Four Potters of Floyd County, Virginia
(Clay Times, Fall 2002)
by Janet Niewald

“A Community in Clay” at the Art Museum of Western Virginia highlights the wok of four studio potters from Floyd County, Virginia: Silvie Granatelli, Richard Hensley, Donna Polseno, and Ellen Shankin. The guest curator, potter and Virginia Tech professor David Crane, conceived of this exhibition for the museum in Roanoke, believing it to be a long-needed showcase of these particular potters to their home region. Through recognition of their achievements, the vitality of contemporary ceramics in this region is also celebrated.

Drawn by Floyd County, Virginia’s natural beauty and it’s combination of privacy and proximity to eastern metropolitan centers, these four ceramists settled there in the late 1970′s and early 1980′s. All of them became successful professional studio potters, relying primarily on their work for income. While exhibiting nationally, each has contributed to the larger ceramics community by teaching and conducting workshops at various educational institutions. Collectively, they have received numerous grants and awards, and have had their work reproduced in significant crafts books and periodicals.
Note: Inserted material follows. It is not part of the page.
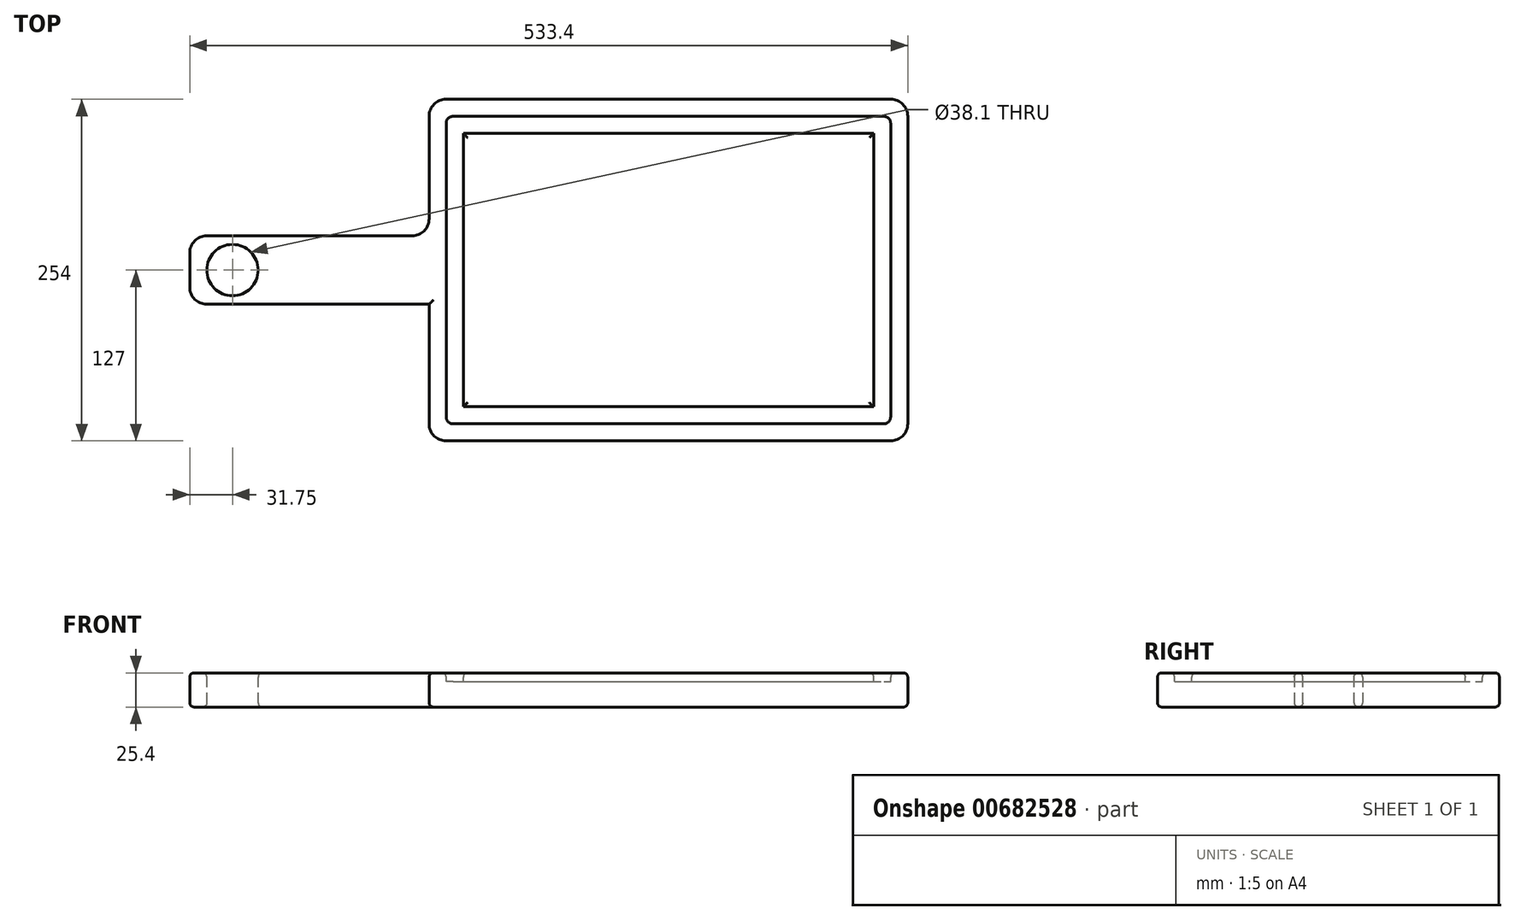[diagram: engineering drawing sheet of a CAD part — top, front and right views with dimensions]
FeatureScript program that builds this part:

All four attribute their national success, in part, to their years of interaction at home. Through friendship and cooperation with each other, and their outreaching generosity, they have formed the foundation for an exceptional, growing community of potters living in the mountains of Southwest Virginia.

To the layman, studio pottery may seem an anachronism. In fact, it has experienced a renaissance in American culture. Before the Industrial Revolution, potters made tableware and containers for every aspect of daily life. When ceramic production moved to the factories, the self-employed “folk potter”, working within a tradition often passed through generations, became a rarity. In some rural pockets, studio pottery continued, but as a source of novel ware for tourists and urban colle .âctors rather than as a needed local industry. The potter’s focus had shifted from making utilitarian objects to creating more purely decorative objects for a newly emerging middle class. After World War II, more broadly educated artists were drawn to work in clay. They conceived of ceramics as an art form, and clay as a versatile means toward individual expression , whether used to invent sculptural or functional objects. As part of this movement studio pottery was revitalized.

These four ceramists represent this new breed of studio potter. College-trained during a high point in American art education, they are witness to an era of internationalism, when a ceramics magazine might advertise exhibitions of contemporary Japanese pottery and historic African ceramics, while calling for entries for a juried show in Italy. Though certainly not “folk potters,” they remain allied to ceramic tradition. The communal traditions to which they refer, however, may be global and eclectic, and they posses a wide range of historical knowledge and technical skills. Encouraged by past teachers, other colleagues, and collectors, each potter has developed a widely recognized individual style and aesthetic, with the support of a strong regional ceramics community.

The masterful work in “A Community in Clay” reminds us of “the primal interweaving of matter, human action, and symbol that each pot represents. Inert clay….is made into something…related to active craft, to the process of human survival, and to social and spiritual factors in the life of man, all at once.”(Philip Rawson, from Ceramics, Oxford University Press, London, 1971.)

With clay, artists have created the most intimate of our daily implements and some of the most revered tools for communal ritual. It has been the most widely available source of decorative, aesthetic pleasure for human society. When formed by individual hands, clay itself speaks of community.